走行距離が30kmを超えると、停車から発進する時の加速がかなり遅くなる。40km/hで走っていると頻繁に「ピーピーピー!」と鳴るし、一寸した坂でも速度がぐんぐん落ちてしまうので、走るのにはかなり気を遣うようになる。
この状態でスロットルペダルを深く踏むと、突然「ガクンッ」と停まってしまう事もある。
一旦停まってしまうと、メーターパネルの表示は全て消えて、全く動かなくなる。
こうなったら、一旦セレクターをNに入れてキーをオフにし、改めてキーをオンにしてメーターパネルが普通に表示されるのを待つ以外に方法が無い。
この時、キーをオンにすると「ピーピーピー!」となる場合が多い。これはバッテリーの残量がかなり少ないという事を知らせる為らしい。こうなったら速度はどうやっても出ないので、交通量の多い車道を走るのは不可能。全く動かなくなる状態に近づいているので注意が必要だ。
因みに、バッテリーが新品であれば、満充電で最低50km以上は走行できるらしい。
なお、バッテリーはシート下に収められていて、全てディープサイクル・バッテリーである。
制御用に1個、モーター駆動用に6個の合計7個のバッテリーを搭載している。全て鉛バッテリーなので、車重の大半をバッテリーが占めている事になる。

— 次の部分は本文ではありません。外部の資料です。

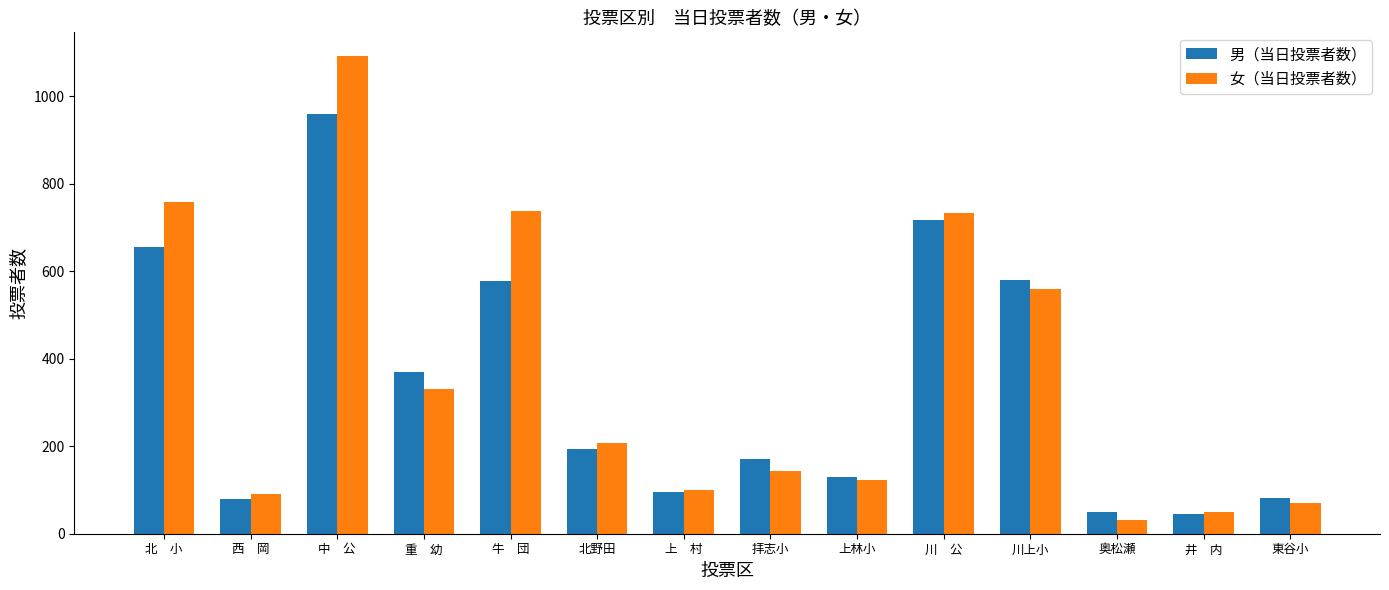

What are all the series names shown in the legend?

男（当日投票者数）, 女（当日投票者数）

人によってはバッテリーをリチウムポリマー電池に交換して、走行性能を向上させている例もあるようだ。
以上、まとめて一言で言うなら「四輪の原付」と言う感じである。路面状況をダイレクトに伝えて来るし、ハンドルも自転車のような感覚なので、走るオモチャとしてはとても面白い。
実用車両として考えると、走行可能距離の少なさがどうしても鼻に付いてしまうのだけれど、半径5km以内の範囲で短時間走るのならガソリン車よりも軽快である。
円安のお陰でガソリンの価格は上がる一方だから、短距離で良いのなら電気代はガソリン代よりも遥かに抑えられるだろう。でも、なー・・・うーん・・・やっぱり「走るオモチャ」だなぁ。(笑)
この記事へのコメント
ぼんぼちぼちぼち
走るオモチャという感覚、すごく解りやす。
街なかを走ってると、あまりの珍しさに振り向かれたりしやせんか?
歳三君
きっと細かい事を考えずに作ってるのかも知れないですね。
Rifle
日本政府は古い法律を改正せず放置で、不思議な規制が一杯残ってます。
家族が学校の下校時間に走ると小学生達から一杯指さされるそうです。(笑)
歳三君さん
二系統の電流を制御するのがそんなに難しいとは思えないのですが、
トヨタ特有のコスト最優先設計でそうなってるんだと思います。
リニア制御なら安いMPUで済みますからねー。